Не могу об этом писать, тяжесть в груди такая, словно вниз тянет, к полу. Когда я приехал, Катя действительно была совсем плоха. Глаза ее были красные и воспалённые; взгляд — словно смотрящий в пустоту. Она порой не понимала того, что происходит вокруг. Но больше всего меня напрягал вид больших холодных капель пота, которые иногда выступали у неё на лбу, когда она спала. Она лежала и время от времени начинала дышать резко и прерывисто, подергивать пальцами, а потом снова успокаивалась и мерно вдыхала и выдыхала. Я подолгу сидел у ее кровати.
Когда она, хоть на какое-то время, приходила в себя и начинала говорить, я разговаривал с ней. Я брал ее за руки, целовал их и молил ее не умирать. Просил не говорить о смерти.
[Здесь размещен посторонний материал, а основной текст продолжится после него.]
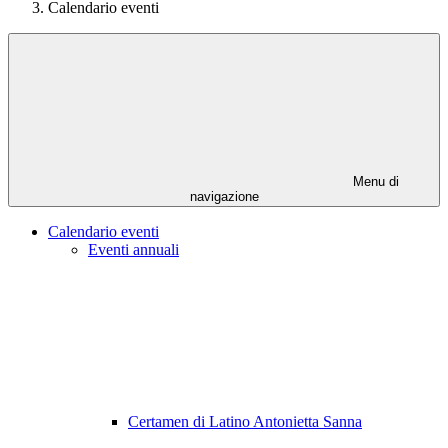
Calendario eventi
Menu di
navigazione
Calendario eventi
Eventi annuali
Certamen di Latino Antonietta Sanna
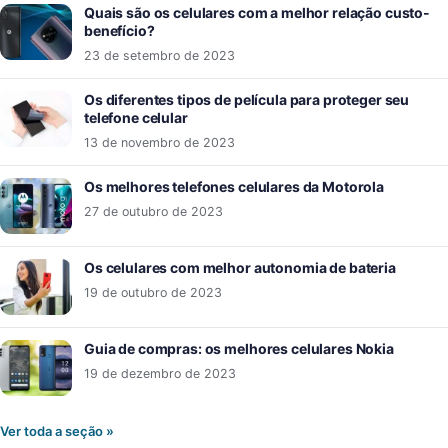
Quais são os celulares com a melhor relação custo-
benefício?
23 de setembro de 2023
Os diferentes tipos de película para proteger seu
telefone celular
13 de novembro de 2023
Os melhores telefones celulares da Motorola
27 de outubro de 2023
Os celulares com melhor autonomia de bateria
19 de outubro de 2023
Guia de compras: os melhores celulares Nokia
19 de dezembro de 2023
Ver toda a seção »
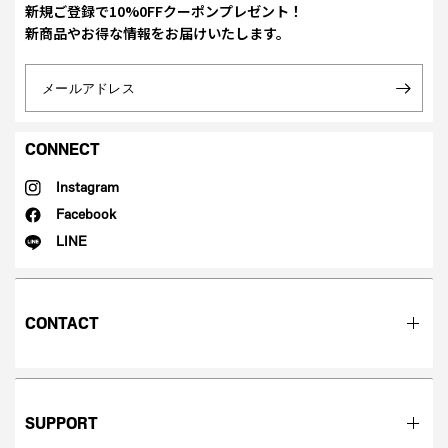
新規ご登録で10%0FFクーポンプレゼント！
新商品やお得な情報をお届けいたします。
メールアドレス
CONNECT
Instagram
Facebook
LINE
CONTACT
SUPPORT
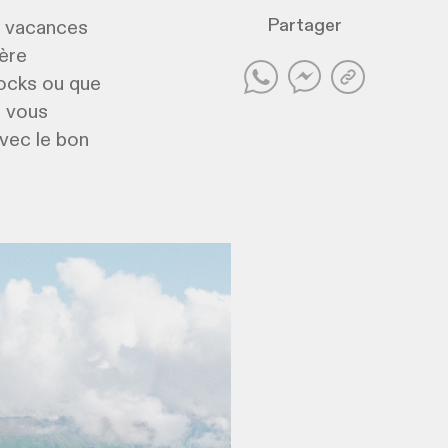
Partager
es vacances
ère
locks ou que
n vous
avec le bon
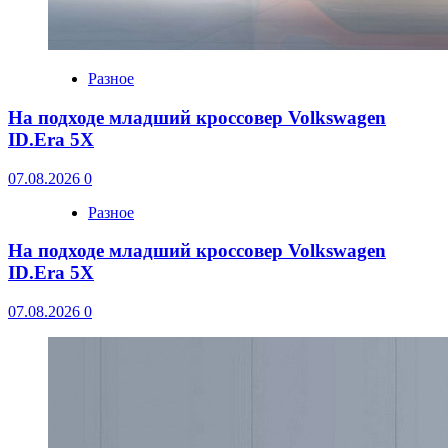
Разное
На подходе младший кроссовер Volkswagen
ID.Era 5X
07.08.2026
0
Разное
На подходе младший кроссовер Volkswagen
ID.Era 5X
07.08.2026
0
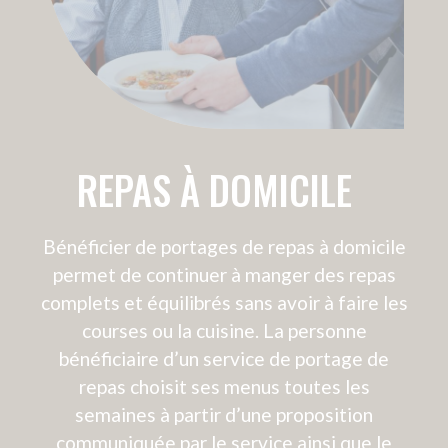
AMENAGEMENT DE
LOGEMENT
Dans le cas de la perte d’autonomie, il peut
être nécessaire d’adapter le logement du
bénéficiaire. Amicial est en relation avec
différents acteurs proposant ce service.
Toujours en tant qu’intermédiaire, Amicial
intervient pour faire coïncider le projet de
vie avec les aménagements nécessaires :
• ÉLARGISSEMENT DE PORTES
POUR LES FAUTEUILS
• INSTALLATION D’UNE RAMPE
D’ACCÈS
• INSTALLATION D’UNE DOUCHE
PLAIN-PIED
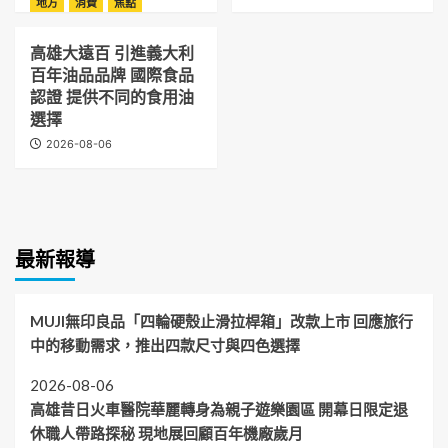
地方
消費
焦點
高雄大遠百 引進義大利
百年油品品牌 國際食品
認證 提供不同的食用油
選擇
2026-08-06
最新報導
MUJI無印良品「四輪硬殼止滑拉桿箱」改款上市 回應旅行
中的移動需求，推出四款尺寸與四色選擇
2026-08-06
高雄昔日火車醫院華麗轉身為親子遊樂園區 開幕日限定退
休職人帶路探秘 現地展回顧百年機廠歲月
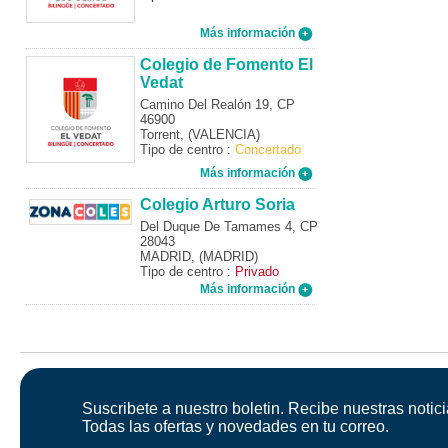
Más información
Colegio de Fomento El
Vedat
Camino Del Realón 19, CP
46900
Torrent, (VALENCIA)
Tipo de centro :
Concertado
Más información
Colegio Arturo Soria
Del Duque De Tamames 4, CP
28043
MADRID, (MADRID)
Tipo de centro :
Privado
Más información
Suscribete a nuestro boletin. Recibe nuestras notici
Todas las ofertas y novedades en tu correo.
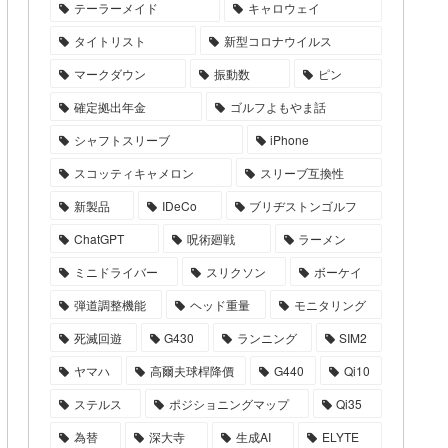
テーラーメイド
キャロウェイ
タイトリスト
新型コロナウイルス
マークダウン
振動数
ピン
確定拠出年金
ゴルフよもやま話
シャフトスリーブ
iPhone
スコッティキャメロン
スリーブ互換性
新製品
IDeCo
ブリヂストンゴルフ
ChatGPT
呪術廻戦
ラーメン
ミニドライバー
スリクソン
ボーケイ
弾道調整機能
ヘッド重量
モニタリング
死滅回遊
G430
ランニング
SIM2
ヤマハ
高爾夫球桿降價
G440
Qi10
ステルス
ポジショニングマップ
Qi35
為替
深大寺
生成AI
ELYTE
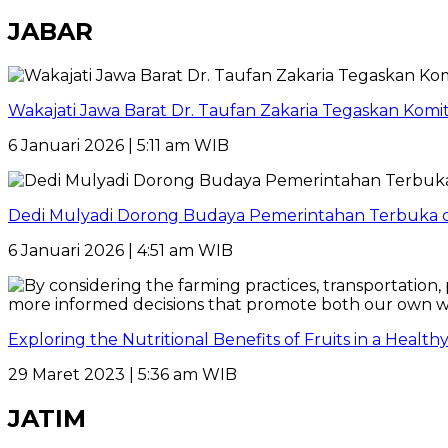
JABAR
Wakajati Jawa Barat Dr. Taufan Zakaria Tegaskan Kom
6 Januari 2026 | 5:11 am WIB
Dedi Mulyadi Dorong Budaya Pemerintahan Terbuka di
6 Januari 2026 | 4:51 am WIB
Exploring the Nutritional Benefits of Fruits in a Healt
29 Maret 2023 | 5:36 am WIB
JATIM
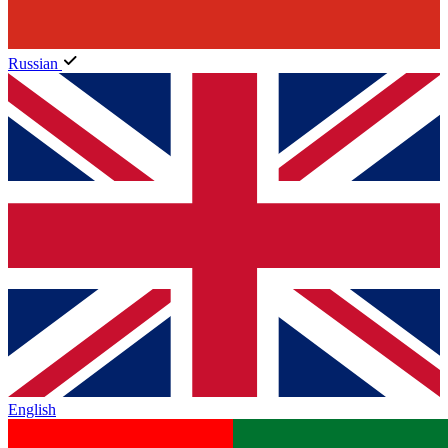
Russian
English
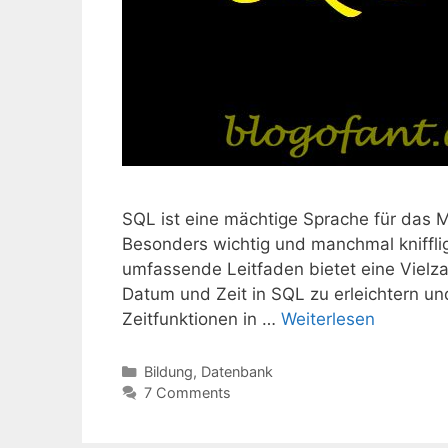
SQL ist eine mächtige Sprache für das
Besonders wichtig und manchmal kniffli
umfassende Leitfaden bietet eine Vielza
Datum und Zeit in SQL zu erleichtern un
Zeitfunktionen in …
Weiterlesen
Kategorien
Bildung
,
Datenbank
7 Comments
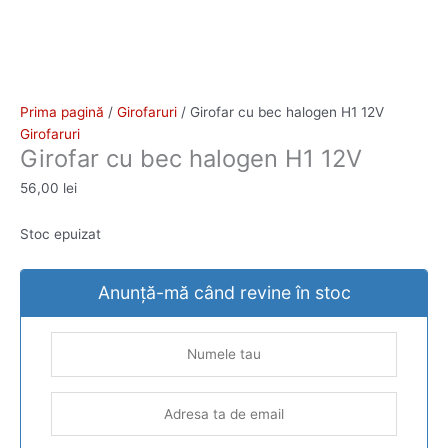
Prima pagină
/
Girofaruri
/ Girofar cu bec halogen H1 12V
Girofaruri
Girofar cu bec halogen H1 12V
56,00
lei
Stoc epuizat
Anunță-mă când revine în stoc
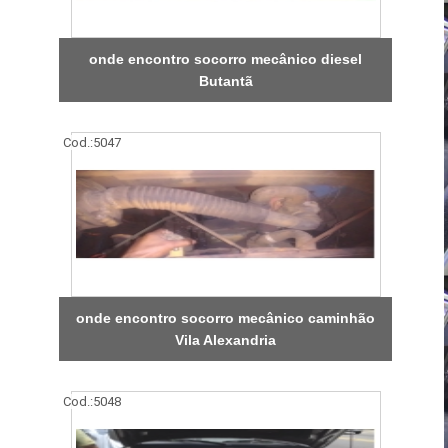
onde encontro socorro mecânico diesel
Butantã
Cod.:
5047
onde encontro socorro mecânico caminhão
Vila Alexandria
Cod.:
5048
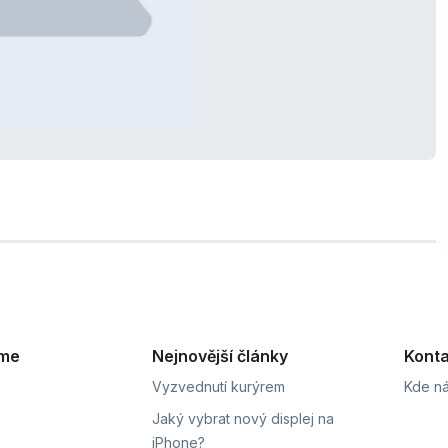
eme
Nejnovější články
Konta
Vyzvednutí kurýrem
Kde ná
Jaký vybrat nový displej na
iPhone?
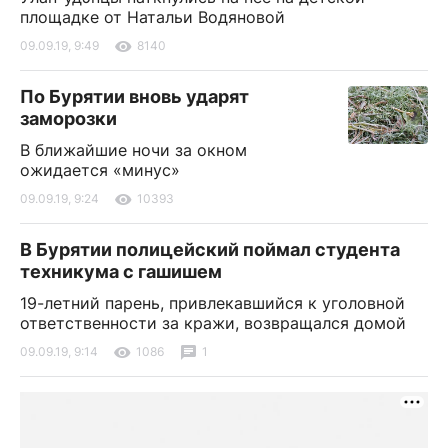
площадке от Натальи Водяновой
09.09.19, 9:49
8140
По Бурятии вновь ударят
заморозки
В ближайшие ночи за окном
ожидается «минус»
09.09.19, 9:24
10393
В Бурятии полицейский поймал студента
техникума с гашишем
19-летний парень, привлекавшийся к уголовной
ответственности за кражи, возвращался домой
09.09.19, 9:14
1086
1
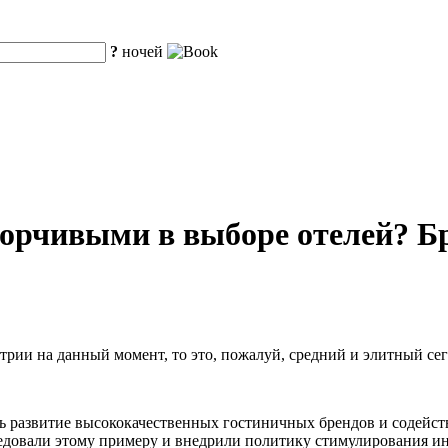
?
ночей
борчивыми в выборе отелей? Б
рии на данный момент, то это, пожалуй, средний и элитный сег
ть развитие высококачественных гостиничных брендов и содейс
едовали этому примеру и внедрили политику стимулирования и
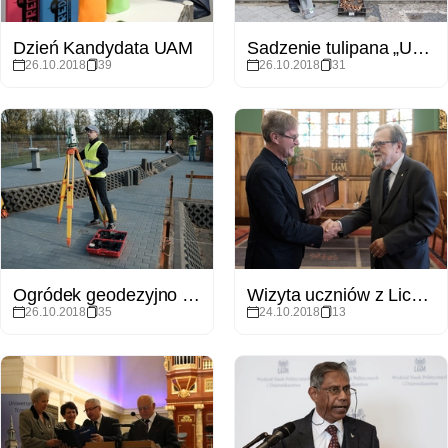
Dzień Kandydata UAM
Sadzenie tulipana „Uniwersytet Poznański”
26.10.2018
39
26.10.2018
31
Ogródek geodezyjno kartograficzno geomatyczny - otwarcie
Wizyta uczniów z Liceum Ogólnokształcące im. Heliodora Święcickiego w Międzyrzeczu
26.10.2018
35
24.10.2018
13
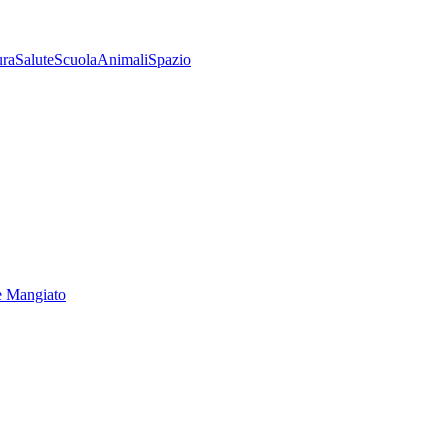
ura
Salute
Scuola
Animali
Spazio
e Mangiato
На коленях снова умолял выздороветь, каялся в своей глупости и «измене»... Не буду рассказывать об этом подробно. В этом нет никакой романтики или чего-то такого, это только больно вспоминать.
Постепенно ей становилось лучше, и через шесть дней она пошла на поправку. А потом, слава Богу, окончательно выздоровела.
С Варей я больше не общаюсь. Кате письма шлю чаще и в Альгор заглядываю тоже чаще. Она, к счастью, меня простила.
Мне до сих пор стыдно за все, что случилось, и за то, к чему это привело.
Почему, ну почему мне потребовалась такая ситуация, чтобы понять, как Катя мне дорога?